Economists were struggling to explain the turnaround except for the argument that historically it’s not unusual for stocks and bond market borrowing costs to rise in tandem with a rapidly expanding economy.

Some just blamed the weather and time of year. They speculated that strong US inflation data on Wednesday that many had predicted could reignite the rout was probably distorted. They also said the looming Chinese New Year may have caused Asian traders to square up.

Whatever the reason, the animal spirits were back.

Big gains for Wall Street and Asia overnight put MSCI’s 47-country world stocks index back in positive territory for the year and Europe’s main markets followed with 0.6%-1% gains.

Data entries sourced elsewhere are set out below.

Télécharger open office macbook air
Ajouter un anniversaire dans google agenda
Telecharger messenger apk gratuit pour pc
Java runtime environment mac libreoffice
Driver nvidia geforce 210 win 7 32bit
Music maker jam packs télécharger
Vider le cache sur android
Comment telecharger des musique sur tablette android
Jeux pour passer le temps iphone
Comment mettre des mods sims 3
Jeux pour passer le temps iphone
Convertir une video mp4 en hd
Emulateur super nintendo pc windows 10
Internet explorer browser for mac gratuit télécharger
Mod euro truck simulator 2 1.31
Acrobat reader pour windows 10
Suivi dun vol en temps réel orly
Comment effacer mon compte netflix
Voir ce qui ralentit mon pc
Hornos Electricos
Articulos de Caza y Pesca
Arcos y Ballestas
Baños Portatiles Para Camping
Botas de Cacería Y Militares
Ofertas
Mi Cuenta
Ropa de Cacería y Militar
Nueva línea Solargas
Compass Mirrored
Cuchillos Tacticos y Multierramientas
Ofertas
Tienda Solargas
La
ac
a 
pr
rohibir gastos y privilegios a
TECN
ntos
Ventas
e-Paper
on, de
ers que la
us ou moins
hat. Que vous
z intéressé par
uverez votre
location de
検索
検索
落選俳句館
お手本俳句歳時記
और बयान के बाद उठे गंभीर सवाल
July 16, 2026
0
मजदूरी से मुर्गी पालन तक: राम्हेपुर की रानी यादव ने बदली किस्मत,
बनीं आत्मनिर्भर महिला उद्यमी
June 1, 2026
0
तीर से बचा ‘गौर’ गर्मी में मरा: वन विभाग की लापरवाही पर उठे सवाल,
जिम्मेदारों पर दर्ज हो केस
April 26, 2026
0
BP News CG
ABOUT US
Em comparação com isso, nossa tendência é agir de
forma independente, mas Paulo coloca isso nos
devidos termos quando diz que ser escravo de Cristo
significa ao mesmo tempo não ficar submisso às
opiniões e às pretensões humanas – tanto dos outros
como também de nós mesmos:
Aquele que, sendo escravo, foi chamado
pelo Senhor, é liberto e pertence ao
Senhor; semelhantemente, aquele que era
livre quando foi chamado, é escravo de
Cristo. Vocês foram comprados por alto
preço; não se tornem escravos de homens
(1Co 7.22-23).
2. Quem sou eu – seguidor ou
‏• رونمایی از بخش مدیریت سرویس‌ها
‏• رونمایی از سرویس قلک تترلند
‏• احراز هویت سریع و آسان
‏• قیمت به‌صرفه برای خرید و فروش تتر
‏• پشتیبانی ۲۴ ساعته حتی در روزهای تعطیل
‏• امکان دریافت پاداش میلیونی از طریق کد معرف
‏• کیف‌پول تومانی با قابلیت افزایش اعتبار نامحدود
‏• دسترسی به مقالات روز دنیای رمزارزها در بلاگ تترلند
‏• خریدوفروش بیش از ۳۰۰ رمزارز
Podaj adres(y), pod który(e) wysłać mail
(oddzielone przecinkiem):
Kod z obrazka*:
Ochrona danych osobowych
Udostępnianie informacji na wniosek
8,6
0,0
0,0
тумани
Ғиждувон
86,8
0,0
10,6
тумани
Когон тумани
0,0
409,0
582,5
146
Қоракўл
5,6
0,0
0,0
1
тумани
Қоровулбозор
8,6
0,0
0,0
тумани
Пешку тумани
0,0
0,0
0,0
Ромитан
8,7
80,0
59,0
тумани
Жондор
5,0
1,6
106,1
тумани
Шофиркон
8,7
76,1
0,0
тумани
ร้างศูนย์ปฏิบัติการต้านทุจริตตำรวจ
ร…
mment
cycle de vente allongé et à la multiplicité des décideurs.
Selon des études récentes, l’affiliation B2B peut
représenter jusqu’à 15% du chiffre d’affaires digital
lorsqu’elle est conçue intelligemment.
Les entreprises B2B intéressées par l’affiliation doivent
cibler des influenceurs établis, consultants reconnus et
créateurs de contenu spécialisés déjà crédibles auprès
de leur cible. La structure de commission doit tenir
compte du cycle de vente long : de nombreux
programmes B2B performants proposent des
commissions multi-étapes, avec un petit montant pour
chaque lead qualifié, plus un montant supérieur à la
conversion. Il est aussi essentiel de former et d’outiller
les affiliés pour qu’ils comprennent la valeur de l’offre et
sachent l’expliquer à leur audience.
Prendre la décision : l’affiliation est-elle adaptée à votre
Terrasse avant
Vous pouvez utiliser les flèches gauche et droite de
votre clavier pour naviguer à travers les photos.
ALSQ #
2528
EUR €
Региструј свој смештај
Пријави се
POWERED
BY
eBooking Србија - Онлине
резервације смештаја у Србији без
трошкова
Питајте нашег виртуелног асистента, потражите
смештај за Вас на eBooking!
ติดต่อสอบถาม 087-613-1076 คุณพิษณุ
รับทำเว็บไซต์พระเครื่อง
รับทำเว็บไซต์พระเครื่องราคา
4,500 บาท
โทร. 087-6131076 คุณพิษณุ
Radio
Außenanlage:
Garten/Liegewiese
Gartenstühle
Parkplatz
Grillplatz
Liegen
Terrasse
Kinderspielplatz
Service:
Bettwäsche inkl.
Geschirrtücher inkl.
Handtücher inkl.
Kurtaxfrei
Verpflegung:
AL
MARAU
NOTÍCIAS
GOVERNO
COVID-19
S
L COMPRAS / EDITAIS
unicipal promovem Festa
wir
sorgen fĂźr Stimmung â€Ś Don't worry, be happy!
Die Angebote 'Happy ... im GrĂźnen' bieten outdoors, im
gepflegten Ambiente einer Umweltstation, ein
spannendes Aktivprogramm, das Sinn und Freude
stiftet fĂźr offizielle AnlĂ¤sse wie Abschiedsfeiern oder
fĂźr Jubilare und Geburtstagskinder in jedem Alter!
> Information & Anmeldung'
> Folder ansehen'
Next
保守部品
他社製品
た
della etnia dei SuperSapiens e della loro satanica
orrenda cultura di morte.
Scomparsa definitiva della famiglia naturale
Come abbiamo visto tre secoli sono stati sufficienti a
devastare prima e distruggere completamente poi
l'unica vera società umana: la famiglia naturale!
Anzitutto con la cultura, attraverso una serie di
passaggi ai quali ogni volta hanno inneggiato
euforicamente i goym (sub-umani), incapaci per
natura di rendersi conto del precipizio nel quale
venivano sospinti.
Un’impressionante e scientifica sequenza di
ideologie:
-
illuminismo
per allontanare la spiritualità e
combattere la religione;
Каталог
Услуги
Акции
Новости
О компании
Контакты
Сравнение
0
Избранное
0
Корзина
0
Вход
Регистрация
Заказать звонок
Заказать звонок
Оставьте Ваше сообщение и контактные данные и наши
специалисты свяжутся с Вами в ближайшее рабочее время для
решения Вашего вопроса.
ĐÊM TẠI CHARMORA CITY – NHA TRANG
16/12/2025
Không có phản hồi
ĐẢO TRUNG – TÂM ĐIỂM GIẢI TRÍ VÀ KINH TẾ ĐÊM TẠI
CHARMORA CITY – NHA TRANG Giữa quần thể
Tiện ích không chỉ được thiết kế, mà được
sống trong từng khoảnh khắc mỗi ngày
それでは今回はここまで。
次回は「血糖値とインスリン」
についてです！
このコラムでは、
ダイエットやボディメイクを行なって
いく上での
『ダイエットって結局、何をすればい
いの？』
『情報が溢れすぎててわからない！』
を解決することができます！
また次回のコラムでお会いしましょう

"For me it’s a clear indication that inflation is not as big a threat as people made it out to be over the past couple of weeks," said Lukas Daalder, chief investment officer at Robeco in Rotterdam.

"The trend behind the market is still very strongly pointed upwards," he added. "2017 was a very momentum-driven market, and if that’s still the case, which after yesterday it appears to be, then we will probably see new highs before too long." Just as big a puzzle as the rebound in stocks sentiment was the breakdown in correlation between rising US bond yields and dollar.

US treasury yields on benchmark 10-year notes hit a new four-year high of 2.94%.

The dollar tumbled though across the board, including to a 15-month low against the yen of ¥106.18 as worries about the US government’s finances seemed to set again after a White House-led spending splurge and recent corporate tax cuts.

That also marked a drop of 3.8% from its early February peak near ¥110.50, while the euro and pound both climbed back above the $1.25 and $1.40 thresholds.

"The story I hear most frequently from people is it’s the re-emergence of the twin deficits," said RBC Capital Markets head of currency strategy Adam Cole, in London, of the dollar’s persistent weakness.

"There seem to be concern on the US fiscal position and what that implies for the current account."

Volatility drops

Asia’s stocks rally overnight saw Australian shares climb 1.15% and South Korea’s Kospi added 1.1%. Japan’s Nikkei advanced 1.5% following three successive sessions of losses that took it to a four-month low the previous day.

Volatility shrank back rapidly too. The VIX index — Wall Street’s "fear gauge" and a measure of market volatility — fell all the way back to 18, less than half the 50-point peak touched last week.

The dollar’s weakness also lifted emerging markets and commodities though there were idiosyncratic stories in play too.

The rand traded at R11.73 per dollar and near a two-and-a-half-year high of R11.66 set overnight after Jacob Zuma resigned as president.

Brent crude futures shot up over 1% meanwhile to $65.06 per barrel before losing some of its momentum.

While the dollar was a big factor as oil is priced in it, the gains also came after a surge the previous day triggered by supply data and comments for Saudi Arabia’s energy minister that major oil producers would prefer tighter markets than end supply cuts too early.